Question	Priority	Notes
Workflow executor strategy	~~High~~ Resolved	Canon owns per-artifact CWL execution. Cappella delegates artifact resolution to `canon.resolve()`. For v0.1 aggregate/cohort-level analyses (multi-sample inputs), Cappella invokes Canon's `CWLExecutorAdapter` directly and ingests results via `OutputIngestionPipeline`. Cappella does NOT wrap Nextflow/Snakemake — it reuses Canon's executor adapter layer. Aggregate Canon rules (v0.3) will eventually replace direct Cappella CWL execution.
Cappella adapter config format	Resolved ✅	Adapter config format is finalized and implemented in v0.1. Each built-in adapter (CSV, JSON, XML, SQL) accepts `entity_type`, `external_id_field`, `field_map`, `vocabulary_map`, `trust_level`, and adapter-specific fields (`source`, `url`, `records_path`, `records_xpath`, `connection_string`, `query`, `incremental_query`) via a flat `config:` dict in `cappella.yaml`. Vocabulary normalization and field renaming are handled at the adapter level. Custom adapters implement their own config parsing. See `sec3_adapters.md` for full reference.
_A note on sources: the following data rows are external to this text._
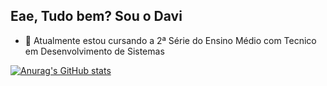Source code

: ## Eae, Tudo bem? Sou o Davi

- 🌱 Atualmente estou cursando a 2ª Série do Ensino Médio com Tecnico em Desenvolvimento de Sistemas

[![Anurag's GitHub stats](https://github-readme-stats.vercel.app/api?username=DinizDDD&show_icons=true&theme=dracula)](https://github.com/DinizDDD/github-readme-stats)
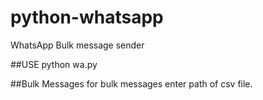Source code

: # python-whatsapp
WhatsApp Bulk message sender

##USE
python wa.py

##Bulk Messages
for bulk messages enter path of csv file.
Idempotency for live synchronous integrations	High (deferred)	Full design when live integrations are scoped: webhook digest deduplication, out-of-order delivery, source timestamp handling. ExternalID upsert is the stable foundation.
Execution backend model	Medium	Local process vs. queue-backed worker vs. HPC submission. Must scale from laptop to cloud without code changes — consistent with Hippo's deployment tier model.
Trigger failure handling	Medium	Retry logic, dead-letter queue, alerting strategy for failed trigger executions.

✅ User docs have been updated to align with the v0.1 design and implementation. See cappella/docs/ for the current documentation.